EXTRAIT PRÉSENTÉ =>

------------------------------------------------

Mesdames, Messieurs,

« […] soyons réalistes : à la base, le métier de TF1, c’est d’aider CocaCola, par exemple, à vendre son produit. Or, pour qu’un message publicitaire soit perçu, il faut que le cerveau du téléspectateur soit disponible.

Nos émissions ont pour vocation de le rendre disponible : c’estàdire de le divertir, de le détendre pour le préparer entre deux messages. »

Patrick Le Lay, dirigeant du groupe TF1 de 1988 à 2008.

Actuellement, la télévision numérique terrestre (TNT) est composée de trente chaînes, dont chacune s’est vue attribuer une fréquence, ainsi qu’un numéro de chaîne correspondant, par l’Autorité de régulation de la communication audiovisuelle et numérique (Arcom), tel que le prévoit la loi ([1]). Ces autorisations de diffusion sont accordées pour une durée déterminée et quinze d’entre elles arrivent à échéance en 2025, un dossier inédit pour l’institution de l’aveu même du président de l’Arcom, Monsieur Roch‑Olivier Maistre ([2]). Il s’agit de la plus importante vague d’attribution de fréquences depuis le lancement de la TNT au début des années 2000. Les chaînes concernées sont Canal+, Canal+ Sport, Canal+ Cinéma, Planète+, TFX, TMC, NRJ 12, C8, CNews, CStar, W9, Gulli, Paris Première, LCI et BFMTV.

L’Arcom lancera au cours de l’année 2024 le processus d’attribution de ces quinze fréquences par voie d’appel aux candidatures. Les chaînes actuelles devront convaincre l’Arcom de renouveler leur fréquence et donc leur autorisation de diffuser sur le bouquet TV gratuit, tandis que d’autres concurrents pourront aussi tenter de se positionner pour récupérer ces fréquences.

------------------------------------------------

DONNÉES ENREGISTRÉES =>

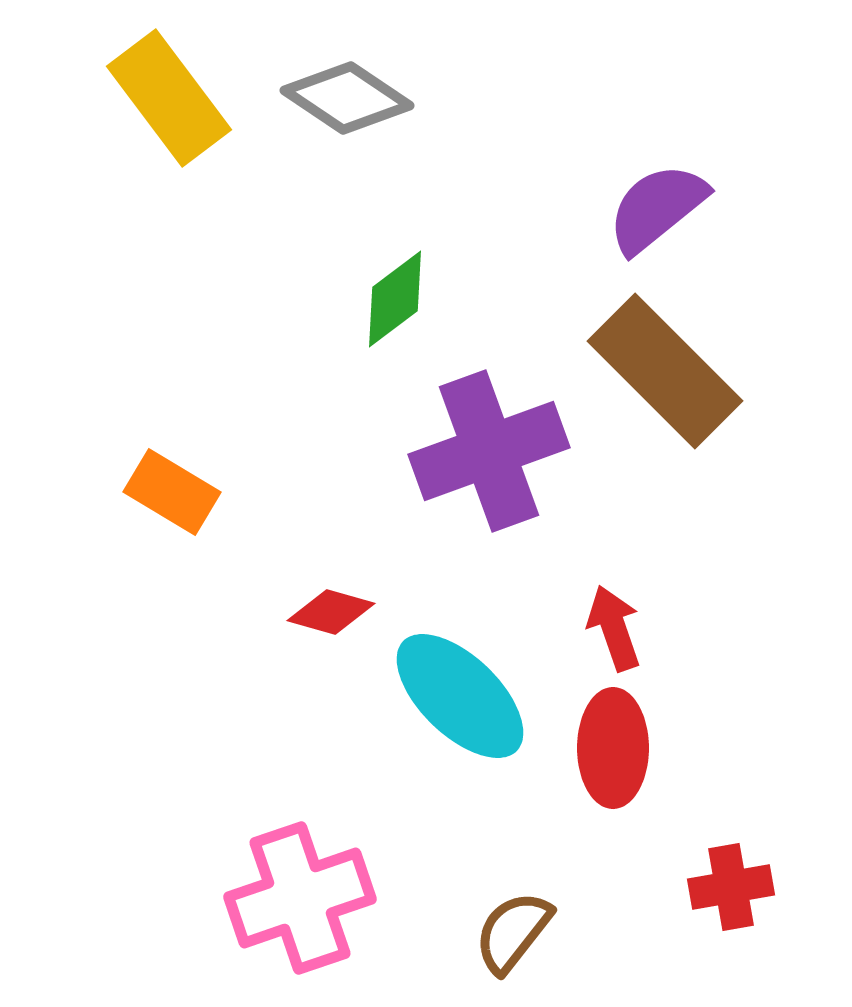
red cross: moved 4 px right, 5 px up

------------------------------------------------

À FAIRE => Modifiez le texte sur la TNT : recopiez la partie qui s'ouvre sur les mots contenant "Nos émissions ont" et se ferme sur "TF1 de 1988 à 2008.", en remplaçant "divertir" par "distraire".

SOLUTION DÉTAILLÉE =>
Nos émissions ont pour vocation de le rendre disponible : c’estàdire de le distraire, de le détendre pour le préparer entre deux messages. »

Patrick Le Lay, dirigeant du groupe TF1 de 1988 à 2008.